Strasbourg: Ils livrent vos repas, mais les coursiers à vélo sont-ils formés à la sécurité?
A BICYCLETTE•Nombreux dans les rues de Strasbourg comme de grandes villes de France, les coursiers ne s’intéressent pas tous de la même manière à leur sécurité et celle des autres, mais des acteurs les sensibilisent…Bruno Poussard
L'essentiel
- Des « cafés vélo » sont organisés pour accompagner les livreurs et répondre à leurs questions.
- Deliveroo a distribué des milliers de casques et lumières à ses livreurs.
«Ah ces coursiers, ils sont complètement fous ! » Quel habitant d’une grande ville de France n’a jamais entendu cette affirmation, à propos de ceux qui livrent vos repas à toute heure et par tous temps ? Interrompu au milieu de la Grand’rue à Strasbourg ce mercredi, Rémi*, lui, utilise sa sonnette pour se frayer doucement un chemin au milieu des piétons, guidé par le smartphone vissé sur le guidon de son VTT.
« Quand je roule, je fais passer ma vie avant mon job, insiste cet étudiant en école d’ingénieur qui profite des vacances pour se faire un petit pécule en livrant à vélo. Mais c’est vrai qu’il y a des risques. Ça peut m’arriver d’être un peu plus pressé et d’analyser au mieux la situation, mais je préfère ne pas me mettre en danger pour rien. Un accident n’est dans l’intérêt de personne. »
Des cafés vélo pour les livreurs
Mais tous les (souvent jeunes) coursiers ne sont pas aussi prudents et informés de tous les risques qu’implique le statut d’auto-entrepreneur. Directeur du Cadr67, une des plus vieilles associations d’usagers de vélo du pays, Fabien Masson ne veut néanmoins surtout pas stigmatiser ces pratiquants « en bout de chaîne et dont la situation s’améliore d’ailleurs doucement » :
« C’est une minorité d’usagers cyclistes qui font qu’aujourd’hui on a une petite problématique de cohabitation, même si l’accidentologie, elle, est faible et en baisse. »
Depuis janvier, l’organisation a tenu deux premiers « cafés vélo » pour accompagner les livreurs. Outre un marquage des bicyclettes, ses bénévoles ont répondu à leurs questions.
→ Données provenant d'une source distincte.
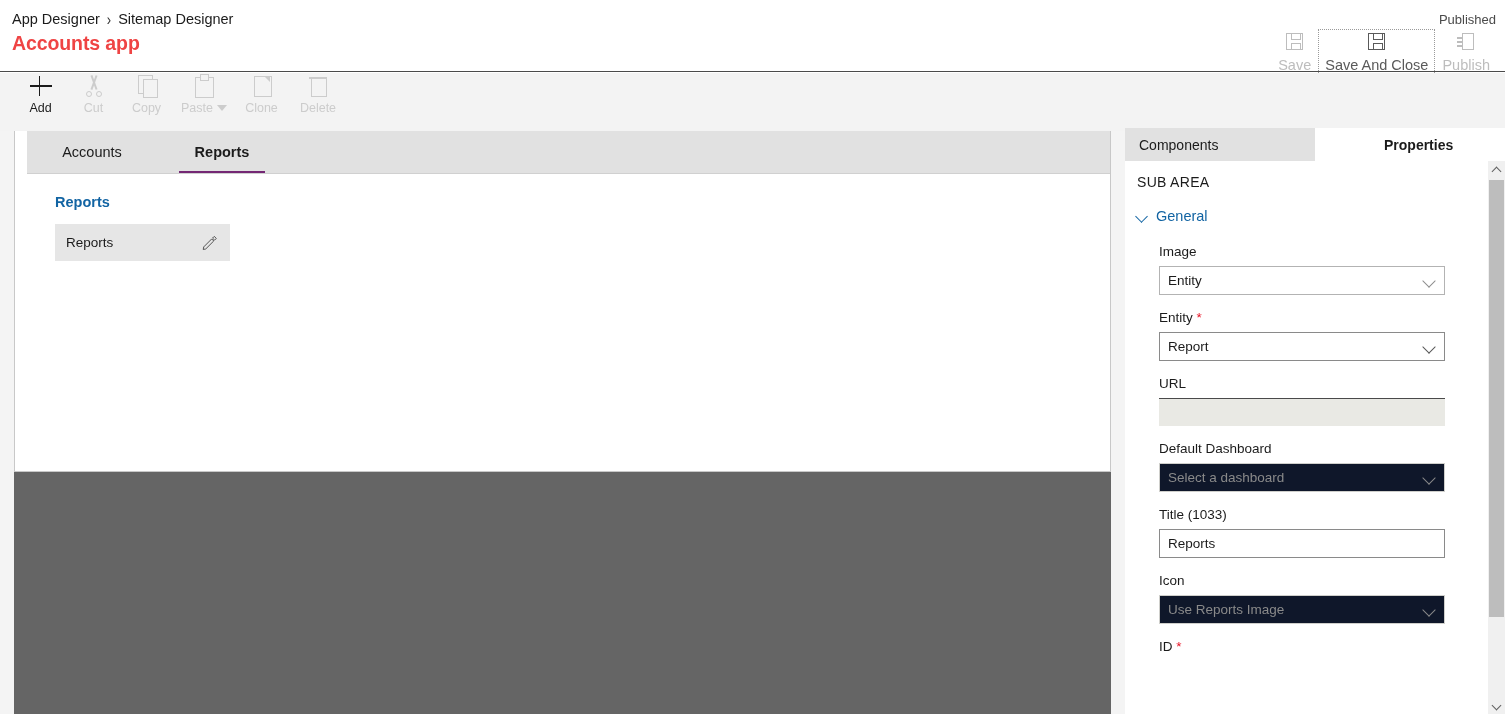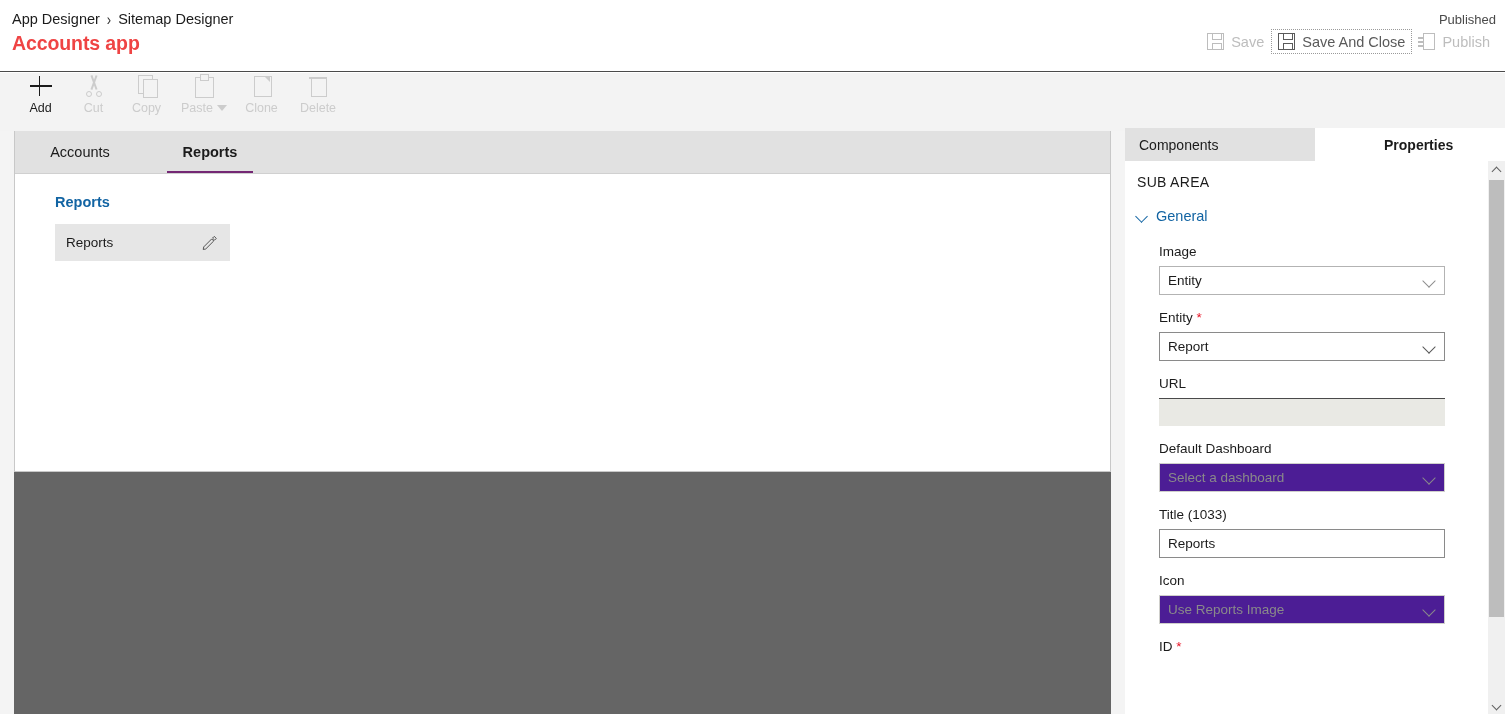--- a/index.html
+++ b/index.html
@@ -35,20 +35,21 @@
   }
   .header-actions {
     position: absolute; right: 8px; top: 29px;
     display: flex; align-items: center; gap: 0px;
   }
   .hbtn {
     display: flex; align-items: center; gap: 7px;
     padding: 3px 6px; font-size: 14.5px; color: #bdbdbd;
     background: transparent; border: 1px solid transparent;
     white-space: nowrap;
+    flex-direction: column;
   }
   .hbtn.focused { border: 1px dotted #9a9a9a; color: #5a5a5a; }
   .hbtn .gl { display: inline-block; width: 17px; height: 17px; position: relative; }
 
   
   .ic-floppy { border: 1.6px solid currentColor; }
   .ic-floppy::before {
     content: ""; position: absolute; left: 3.5px; top: -0.5px;
     width: 8px; height: 5.5px; border: 1.6px solid currentColor; border-top: none;
   }
@@ -146,20 +147,21 @@
     position: absolute; left: 0; top: 131px; width: 1125px; height: 583px;
     background: #f4f4f4;
   }
   .canvas {
     position: absolute; left: 14px; top: 0; width: 1097px; height: 341px;
     background: #ffffff; border: 1px solid #c8c8c8; border-top: none;
   }
   .tabstrip {
     height: 43px; background: #e1e1e1; display: flex; align-items: stretch;
     border-bottom: 1px solid #d0d0d0;
+    margin-left: 12px;
   }
   .ctab {
     display: flex; align-items: center; justify-content: center;
     width: 130px; font-size: 14.5px; color: #1b1b1b; position: relative;
   }
   .ctab.active { font-weight: bold; }
   .ctab.active::after {
     content: ""; position: absolute; left: 22px; right: 22px; bottom: 0;
     height: 2.5px; background: #742774;
   }
@@ -214,21 +216,21 @@
     font-size: 13.5px; color: #1b1b1b; margin-bottom: 7px; display: block;
   }
   .req { color: #e81123; }
   .ctrl {
     height: 29px; width: 286px; display: flex; align-items: center;
     padding: 0 8px; font-size: 13.5px; color: #1b1b1b; position: relative;
     background: #ffffff; border: 1px solid #8a8a8a;
   }
   .ctrl.thin { border: 1px solid #b3b3b3; }
   .ctrl.disabled {
-    background: #4c1d95; border: 1px solid #cfcfcb; color: #8a8a8a;
+    background: #0f172a; border: 1px solid #cfcfcb; color: #8a8a8a;
   }
   .ctrl.readonly {
     background: #e9e9e4; border: none; border-top: 1px solid #4a4a4a;
     height: 28px;
   }
   .ctrl .dd {
     position: absolute; right: 9px; top: 9px; width: 11px; height: 11px;
   }
   .ctrl .dd::before {
     content: ""; position: absolute; left: 0; top: 0;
Du type : « ai-je le droit rouler avec une seule oreillette à l’oreille ? » ou « si un tourne-à-droite autorisé a disparu, puis-je encore tourner au feu rouge ? »
La plateforme Deliveroo s’en « préoccupe » aussi
« L’idée, c’est de parler de tout, de leur quotidien, ce qu’ils ont le droit et pas le droit de faire – d’autant qu’un certain nombre n’a pas encore de permis [voiture] –, la sécurité, le comportement des autres usagers… », complète Fabien Masson. Pas seulement du volet réglementaire donc, mais aussi de leurs problèmes ou questions techniques. Et des initiatives similaires existent aussi à Paris ou Lyon.
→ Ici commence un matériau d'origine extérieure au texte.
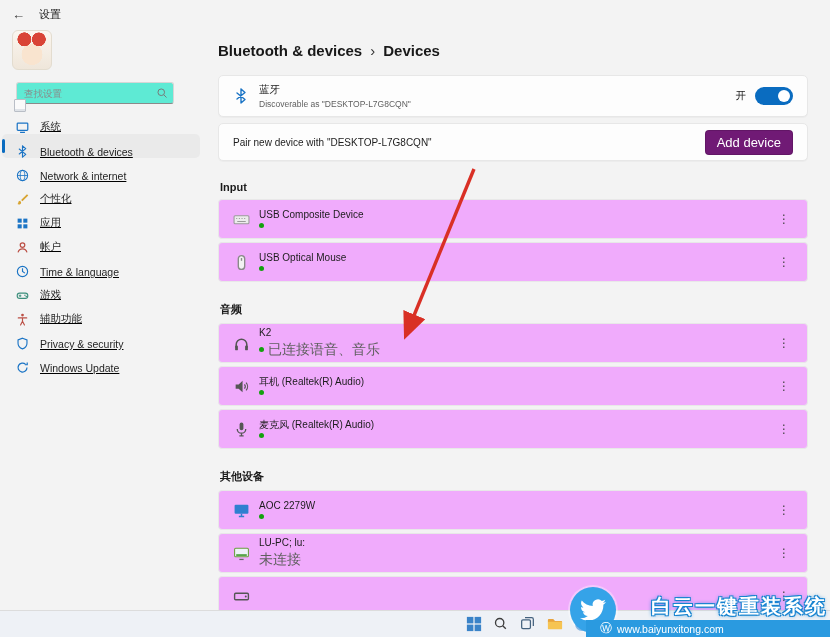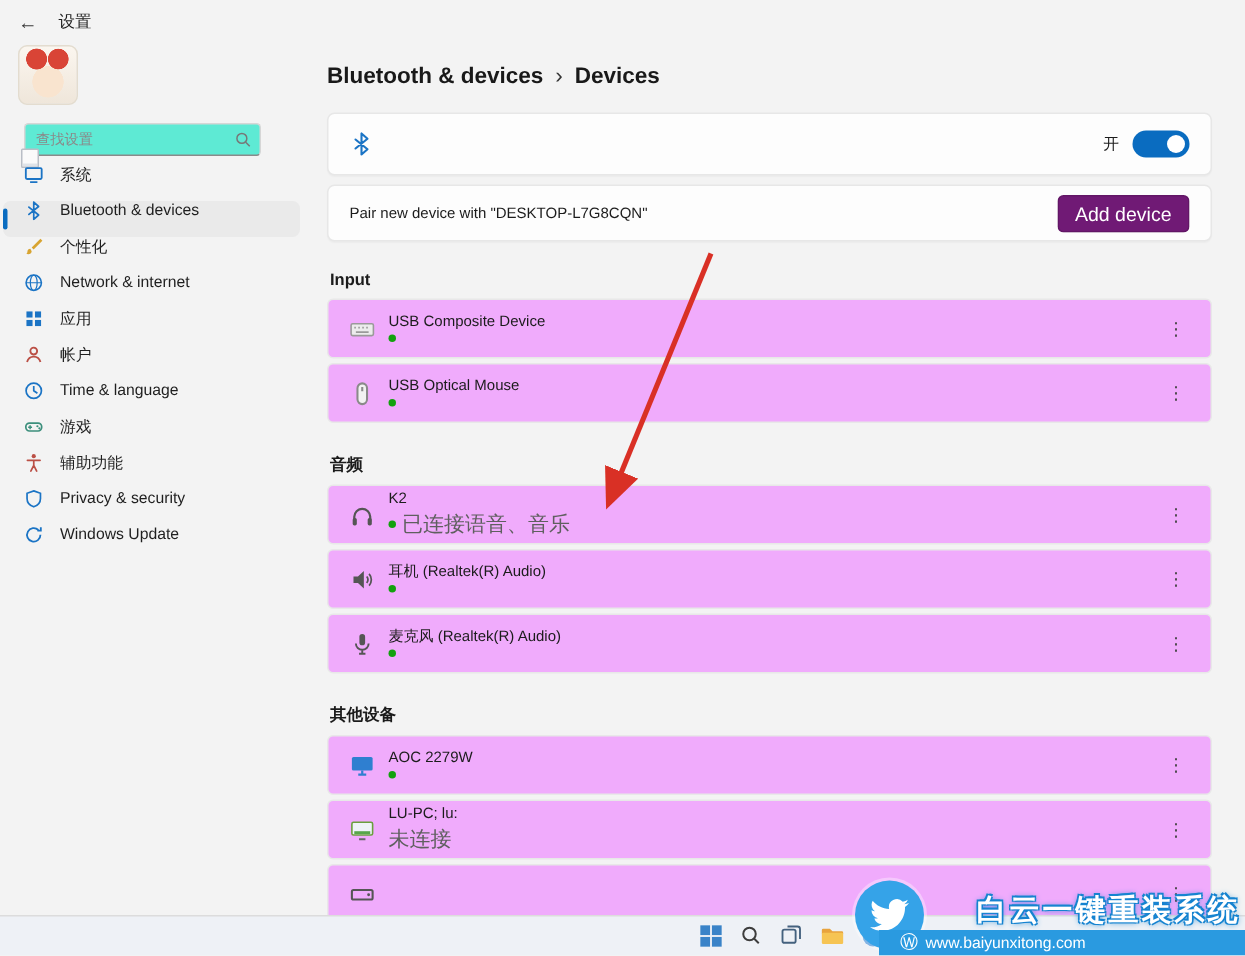--- a/index.html
+++ b/index.html
@@ -18,22 +18,22 @@
     border:1px solid #d6d6d6;border-bottom:1.5px solid #8a8a8a;border-radius:3px;
     display:flex;align-items:center;padding:0 5px;}
   .searchbox input{border:0;outline:0;background:transparent;flex:1;font-size:9.5px;color:#333;
     font-family:inherit;min-width:0;}
   .searchbox input::placeholder{color:#8a8a8a;}
   .search-ic{display:flex;}
   .mini-doc{position:absolute;left:14px;top:99px;width:10px;height:11px;background:#fafafa;
     border:1px solid #b9bec6;border-radius:1px;
     box-shadow:inset 0 -2px 0 #dfe3e8;}
   .sidebar{position:absolute;left:2px;top:110px;width:198px;}
-  .side-item{display:flex;align-items:flex-start;gap:10px;height:24px;padding-left:14px;
-    border-radius:5px;position:relative;cursor:pointer;}
+  .side-item{display:flex;align-items:flex-end;gap:10px;height:24px;padding-left:14px;
+    border-radius:5px;position:relative;cursor:pointer;text-decoration:underline;}
   .side-item.selected{background:#eaeaea;}
   .side-item.selected::before{content:"";position:absolute;left:0;top:5px;width:3px;height:14px;
     border-radius:2px;background:#0a6cc0;}
   .s-ic{display:flex;width:14px;}
   .s-label{font-size:10.5px;color:#1f1f1f;white-space:nowrap;}
   .c-blue{color:#1b74c5}.c-yellow{color:#d8a431}.c-red{color:#bb4f45}.c-green{color:#3c8f7c}
   .main{position:absolute;left:218px;top:38px;width:590px;}
   .breadcrumb{display:flex;align-items:center;gap:8px;font-size:15px;font-weight:bold;
     color:#191919;margin:4px 0 16px 0;}
   .crumb-parent{cursor:pointer;}
@@ -111,37 +111,37 @@
   </div>
   <div class="side-item selected">
     <span class="s-ic c-blue">
         <svg viewBox="0 0 16 16" width="13" height="13">
           <path d="M8 1L8 15M8 1l4 3.5L4 11M8 15l4-3.5L4 5" fill="none" stroke="currentColor" stroke-width="1.4" stroke-linejoin="round" stroke-linecap="round"></path>
         </svg>
       </span>
     <span class="s-label">Bluetooth &amp; devices</span>
   </div>
   <div class="side-item">
-    <span class="s-ic c-yellow">
-        <svg viewBox="0 0 16 16" width="13" height="13">
-          <path d="M13.5 1.5l-7.2 7.2 1.6 1.6 7.2-7.2z" fill="currentColor"></path>
-          <path d="M5.2 9.6c-1.4 0-2.4 1-2.4 2.4 0 .8-.5 1.4-1.1 1.6 1.8 1.1 4.6.4 4.6-2z" fill="currentColor"></path>
-        </svg>
-      </span>
-    <span class="s-label">个性化</span>
-  </div>
-  <div class="side-item">
     <span class="s-ic c-blue">
         <svg viewBox="0 0 16 16" width="13" height="13">
           <circle cx="8" cy="8" r="6.3" fill="none" stroke="currentColor" stroke-width="1.3"></circle>
           <ellipse cx="8" cy="8" rx="2.8" ry="6.3" fill="none" stroke="currentColor" stroke-width="1"></ellipse>
           <path d="M1.7 8h12.6" stroke="currentColor" stroke-width="1"></path>
         </svg>
       </span>
     <span class="s-label">Network &amp; internet</span>
+  </div>
+  <div class="side-item">
+    <span class="s-ic c-yellow">
+        <svg viewBox="0 0 16 16" width="13" height="13">
+          <path d="M13.5 1.5l-7.2 7.2 1.6 1.6 7.2-7.2z" fill="currentColor"></path>
+          <path d="M5.2 9.6c-1.4 0-2.4 1-2.4 2.4 0 .8-.5 1.4-1.1 1.6 1.8 1.1 4.6.4 4.6-2z" fill="currentColor"></path>
+        </svg>
+      </span>
+    <span class="s-label">个性化</span>
   </div>
   <div class="side-item">
     <span class="s-ic c-blue">
         <svg viewBox="0 0 16 16" width="13" height="13">
           <rect x="2" y="2" width="5" height="5" fill="currentColor"></rect>
           <rect x="9" y="2" width="5" height="5" fill="currentColor"></rect>
           <rect x="2" y="9" width="5" height="5" fill="currentColor"></rect>
           <rect x="9" y="9" width="5" height="5" fill="currentColor"></rect>
         </svg>
       </span>
@@ -210,20 +210,24 @@
     <span class="crumb-sep">›</span>
     <span>Devices</span>
   </div>
 
   <div class="card bt-card">
     <span style="color:#1b74c5">
       <svg viewBox="0 0 16 16" width="16" height="16">
           <path d="M8 1L8 15M8 1l4 3.5L4 11M8 15l4-3.5L4 5" fill="none" stroke="currentColor" stroke-width="1.4" stroke-linejoin="round" stroke-linecap="round"></path>
         </svg>
     </span>
+    <div class="bt-txt">
+      <div class="bt-title">蓝牙</div>
+      <div class="bt-sub">Discoverable as "DESKTOP-L7G8CQN"</div>
+    </div>
     <div class="bt-right">
       <span class="toggle-label">开</span>
       <div class="toggle"></div>
     </div>
   </div>
 
   <div class="card pair-card">
     <span class="pair-label">Pair new device with "DESKTOP-L7G8CQN"</span>
     <button class="add-btn">Add device</button>
   </div>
L’enjeu est de réussir à sensibiliser ces travailleurs parfois esseulés, du fait d’un grand turnover dans la communauté des coursiers. Et les plateformes aussi s’y intéressent. À l’aube de son troisième anniversaire en France, Hugues Decosse, à la tête de Deliveroo – qui paye désormais ses livreurs à la course – dans l’hexagone, explique avoir distribué des milliers de casques et lumières aux intéressés :
« Quand ils commencent, tous les livreurs ont aussi une petite formation où leur sont rappelées les règles et les notions de sécurité. S’il concerne tout le monde, le respect du Code de la route est toutefois même désormais contractualisé dans les prestations commerciales. Après, on ne peut pas, légalement, forcer à porter des casques. À nous de trouver moyens pour encourager encore la sécurité. »
« Le danger des voitures » au centre de discussions de coursiers
En plus de proposer une assurance responsabilité civile et une complémentaire santé aux auto-entrepreneurs, l’entreprise a monté des partenariats avec la préfecture de Paris et avec la Fédération des usagers de bicyclette en France, leurs bénévoles et leurs outils, autour de « Roo cafés » similaires dans la capitale afin de tenter d’aborder ces sujets de manière « ludique ».
Car la sécurité n’est pas forcément au centre des discussions au sein des communautés locales de coursiers, même si les graves accidents en font vite le tour. « On parle plus des galères quotidiennes, des aménagements, du danger des voitures et de celles qui vous doublent pour freiner au feu rouge 50 mètres après, des dégâts matériels ou des vols de vélo… », témoigne encore Rémi.
*Le prénom a été changé à sa demande.